晨光,是那种刚刚切开蛋壳、流泻出来的蛋清一样的光,稀薄,干净,带着点微凉的甜意。它先染亮了观测塔最高的那枚符文石,然后才慢吞吞地,一层层往下淌,淌过青瓦,淌过飞檐,最后才吝啬地,在青石板路上铺开一片浅浅的金。
明辉就站在这片光的源头。塔顶的风有些大,吹得她青色的宗主服猎猎作响,衣摆上银线绣的星纹时隐时现,像真的星星在云海里沉浮。她手里捏着一柄小得出奇的刻刀,刀尖比绣花针还细,正屏着呼吸,往一块鸽卵大小的光影玉上,雕琢最后一道符文。
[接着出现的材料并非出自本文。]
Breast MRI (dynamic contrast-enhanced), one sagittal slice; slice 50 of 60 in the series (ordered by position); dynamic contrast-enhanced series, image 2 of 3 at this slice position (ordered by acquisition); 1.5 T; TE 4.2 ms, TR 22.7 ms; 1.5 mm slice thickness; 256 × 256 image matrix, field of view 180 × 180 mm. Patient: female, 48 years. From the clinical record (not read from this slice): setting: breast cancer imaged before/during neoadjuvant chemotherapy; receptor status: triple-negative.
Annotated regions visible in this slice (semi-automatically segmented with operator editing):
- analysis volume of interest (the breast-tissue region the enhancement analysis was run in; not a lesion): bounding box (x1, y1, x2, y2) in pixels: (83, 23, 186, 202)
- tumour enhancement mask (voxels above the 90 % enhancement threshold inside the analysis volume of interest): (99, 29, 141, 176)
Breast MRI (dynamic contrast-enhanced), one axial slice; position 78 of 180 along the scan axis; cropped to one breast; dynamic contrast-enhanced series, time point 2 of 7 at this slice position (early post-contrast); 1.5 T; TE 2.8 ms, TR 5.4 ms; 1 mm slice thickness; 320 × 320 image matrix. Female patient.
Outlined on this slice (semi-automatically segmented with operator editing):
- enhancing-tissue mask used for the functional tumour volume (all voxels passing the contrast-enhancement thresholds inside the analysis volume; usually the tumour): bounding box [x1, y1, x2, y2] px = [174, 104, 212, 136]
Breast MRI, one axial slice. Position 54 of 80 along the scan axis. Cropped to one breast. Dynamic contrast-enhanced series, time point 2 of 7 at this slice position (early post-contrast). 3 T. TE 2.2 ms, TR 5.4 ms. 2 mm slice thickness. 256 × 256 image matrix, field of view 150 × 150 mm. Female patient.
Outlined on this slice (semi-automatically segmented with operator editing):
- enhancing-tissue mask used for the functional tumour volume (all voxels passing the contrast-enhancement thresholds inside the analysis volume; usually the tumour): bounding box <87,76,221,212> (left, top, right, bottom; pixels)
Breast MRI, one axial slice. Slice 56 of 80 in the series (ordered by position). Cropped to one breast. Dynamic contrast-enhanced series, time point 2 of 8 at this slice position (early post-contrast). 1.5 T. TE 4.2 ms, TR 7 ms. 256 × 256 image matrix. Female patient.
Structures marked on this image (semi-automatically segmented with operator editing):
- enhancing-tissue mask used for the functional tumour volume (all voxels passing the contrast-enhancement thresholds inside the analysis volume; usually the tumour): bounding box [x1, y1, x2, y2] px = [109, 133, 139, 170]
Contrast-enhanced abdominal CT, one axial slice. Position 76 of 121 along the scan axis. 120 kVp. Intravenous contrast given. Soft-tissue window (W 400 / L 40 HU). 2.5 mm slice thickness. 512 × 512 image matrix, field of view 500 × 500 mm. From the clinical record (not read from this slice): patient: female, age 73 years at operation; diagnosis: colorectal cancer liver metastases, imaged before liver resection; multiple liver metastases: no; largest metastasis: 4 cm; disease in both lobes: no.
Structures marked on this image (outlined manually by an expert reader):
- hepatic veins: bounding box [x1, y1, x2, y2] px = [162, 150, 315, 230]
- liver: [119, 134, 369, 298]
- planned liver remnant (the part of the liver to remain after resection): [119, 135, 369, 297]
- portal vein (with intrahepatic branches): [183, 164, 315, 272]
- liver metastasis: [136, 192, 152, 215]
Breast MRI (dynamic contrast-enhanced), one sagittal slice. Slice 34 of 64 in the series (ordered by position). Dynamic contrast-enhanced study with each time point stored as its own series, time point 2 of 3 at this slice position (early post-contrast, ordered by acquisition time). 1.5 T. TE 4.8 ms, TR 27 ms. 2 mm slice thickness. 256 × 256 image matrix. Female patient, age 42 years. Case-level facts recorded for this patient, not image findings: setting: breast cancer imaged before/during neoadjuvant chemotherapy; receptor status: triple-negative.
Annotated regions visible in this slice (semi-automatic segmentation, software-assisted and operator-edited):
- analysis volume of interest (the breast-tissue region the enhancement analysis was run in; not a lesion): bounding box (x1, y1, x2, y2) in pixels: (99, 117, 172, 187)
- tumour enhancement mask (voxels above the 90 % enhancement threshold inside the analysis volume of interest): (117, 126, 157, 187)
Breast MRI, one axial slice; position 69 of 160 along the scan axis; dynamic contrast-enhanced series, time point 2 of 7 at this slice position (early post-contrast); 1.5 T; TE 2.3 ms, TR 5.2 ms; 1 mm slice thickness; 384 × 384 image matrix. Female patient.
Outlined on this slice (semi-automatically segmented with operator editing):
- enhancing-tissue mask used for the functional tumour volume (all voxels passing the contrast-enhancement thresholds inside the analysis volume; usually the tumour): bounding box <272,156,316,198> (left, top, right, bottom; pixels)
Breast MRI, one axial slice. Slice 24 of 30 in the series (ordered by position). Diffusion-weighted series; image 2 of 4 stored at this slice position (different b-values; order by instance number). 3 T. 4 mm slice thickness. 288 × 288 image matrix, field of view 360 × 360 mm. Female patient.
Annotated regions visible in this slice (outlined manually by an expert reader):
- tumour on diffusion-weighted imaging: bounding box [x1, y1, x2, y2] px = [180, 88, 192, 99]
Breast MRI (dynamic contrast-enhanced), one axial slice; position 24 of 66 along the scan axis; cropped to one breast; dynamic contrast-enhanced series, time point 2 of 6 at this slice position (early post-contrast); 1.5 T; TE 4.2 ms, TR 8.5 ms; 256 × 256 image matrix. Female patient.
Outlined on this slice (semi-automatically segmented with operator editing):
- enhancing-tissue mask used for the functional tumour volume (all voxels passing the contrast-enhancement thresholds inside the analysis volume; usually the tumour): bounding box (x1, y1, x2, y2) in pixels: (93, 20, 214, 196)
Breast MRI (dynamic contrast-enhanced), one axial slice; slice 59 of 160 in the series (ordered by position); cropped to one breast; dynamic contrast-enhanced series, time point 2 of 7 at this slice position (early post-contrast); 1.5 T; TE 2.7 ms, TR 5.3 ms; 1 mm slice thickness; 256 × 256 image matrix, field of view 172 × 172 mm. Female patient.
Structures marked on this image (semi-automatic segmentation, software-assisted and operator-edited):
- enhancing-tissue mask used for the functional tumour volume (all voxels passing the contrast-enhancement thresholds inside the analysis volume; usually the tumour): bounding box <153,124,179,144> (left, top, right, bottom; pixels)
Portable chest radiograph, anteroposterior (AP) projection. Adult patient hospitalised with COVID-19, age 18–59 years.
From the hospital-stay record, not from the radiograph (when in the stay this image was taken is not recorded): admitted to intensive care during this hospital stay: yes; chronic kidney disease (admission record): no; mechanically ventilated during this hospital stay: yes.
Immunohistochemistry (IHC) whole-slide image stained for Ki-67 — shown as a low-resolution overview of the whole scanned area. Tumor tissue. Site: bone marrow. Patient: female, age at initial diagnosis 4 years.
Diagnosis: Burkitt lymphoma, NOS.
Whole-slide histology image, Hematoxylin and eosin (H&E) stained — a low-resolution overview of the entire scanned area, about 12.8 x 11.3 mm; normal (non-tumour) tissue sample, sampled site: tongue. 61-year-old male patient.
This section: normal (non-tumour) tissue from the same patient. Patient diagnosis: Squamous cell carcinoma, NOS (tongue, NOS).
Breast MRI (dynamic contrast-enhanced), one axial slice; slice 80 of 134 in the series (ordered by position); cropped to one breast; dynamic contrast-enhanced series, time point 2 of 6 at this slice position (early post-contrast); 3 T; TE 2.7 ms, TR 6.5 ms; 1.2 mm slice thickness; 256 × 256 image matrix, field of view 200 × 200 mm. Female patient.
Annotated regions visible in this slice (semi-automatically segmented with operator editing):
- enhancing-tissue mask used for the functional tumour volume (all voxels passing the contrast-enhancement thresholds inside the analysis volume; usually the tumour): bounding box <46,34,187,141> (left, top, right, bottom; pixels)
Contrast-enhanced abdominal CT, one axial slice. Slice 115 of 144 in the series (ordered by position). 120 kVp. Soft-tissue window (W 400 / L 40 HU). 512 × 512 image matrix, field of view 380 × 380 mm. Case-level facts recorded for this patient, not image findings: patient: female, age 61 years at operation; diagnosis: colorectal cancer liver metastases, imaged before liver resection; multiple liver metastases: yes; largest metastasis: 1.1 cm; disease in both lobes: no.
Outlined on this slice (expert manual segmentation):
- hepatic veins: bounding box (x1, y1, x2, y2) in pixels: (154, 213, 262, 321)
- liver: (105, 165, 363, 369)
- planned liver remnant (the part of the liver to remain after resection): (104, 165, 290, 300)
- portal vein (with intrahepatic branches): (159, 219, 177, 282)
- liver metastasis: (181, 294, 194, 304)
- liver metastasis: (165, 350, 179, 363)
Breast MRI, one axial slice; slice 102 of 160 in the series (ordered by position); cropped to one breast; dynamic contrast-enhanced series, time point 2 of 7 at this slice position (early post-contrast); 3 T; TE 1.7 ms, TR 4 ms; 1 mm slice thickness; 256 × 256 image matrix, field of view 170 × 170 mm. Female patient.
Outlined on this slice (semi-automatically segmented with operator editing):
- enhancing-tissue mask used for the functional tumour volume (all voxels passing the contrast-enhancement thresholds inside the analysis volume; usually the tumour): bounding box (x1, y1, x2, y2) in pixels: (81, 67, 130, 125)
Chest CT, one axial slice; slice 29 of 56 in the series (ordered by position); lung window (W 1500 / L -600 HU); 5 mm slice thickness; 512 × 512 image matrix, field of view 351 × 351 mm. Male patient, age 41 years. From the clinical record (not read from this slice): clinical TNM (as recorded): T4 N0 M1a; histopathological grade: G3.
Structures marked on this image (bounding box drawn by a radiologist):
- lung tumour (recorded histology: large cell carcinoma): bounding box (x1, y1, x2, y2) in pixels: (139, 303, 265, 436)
她的呼吸很轻,轻得几乎要化在风里。指尖稳得不像话,只有她自己知道,掌心已经沁出了一层薄汗。这东西太娇贵,阿月留下的图纸又太复杂,错一丝,整块玉就废了。
就在刀尖将要落下最后一个转折的刹那——
怀里,那块从不离身的宗主令牌,突然轻轻一烫。
不是警示的那种灼热,是温温的,暖暖的,像冻僵的手忽然被捂进一团新絮的棉花里。
明辉的手,极其轻微地顿了一下。就那么一下。刻刀悬在玉面上方,微微地颤。她闭上眼,意识沉入那片只有她能“看见”的光幕。
没有刺眼的红字,没有冰冷的提示音。只有一行淡金色的、几乎要溶进背景光里的字,悄无声息地浮现,又像怕惊扰了什么似的,安静地停在那里:
“他们回来了。”
就四个字。轻飘飘的四个字。
明辉猛地睁开眼。
塔楼下,传来一阵急促得几乎要踩碎台阶的脚步声,咚咚咚,像擂着小鼓。狗蛋那颗毛茸茸的脑袋从楼梯口冒了出来,少年跑得太急,脸颊红扑扑的,额发被汗粘在脑门上,一双眼睛却亮得惊人,里头像揣了两颗刚从炉膛里扒拉出来的火炭。
“宗、宗主!”他喘得话都说不连贯,扶着栏杆,胸脯一起一伏,“看……看见了!巡逻队的师兄,在山道那边……二十里!最多二十里!阿风师兄,林逸师兄,还有小禾姐!正往回走呢!”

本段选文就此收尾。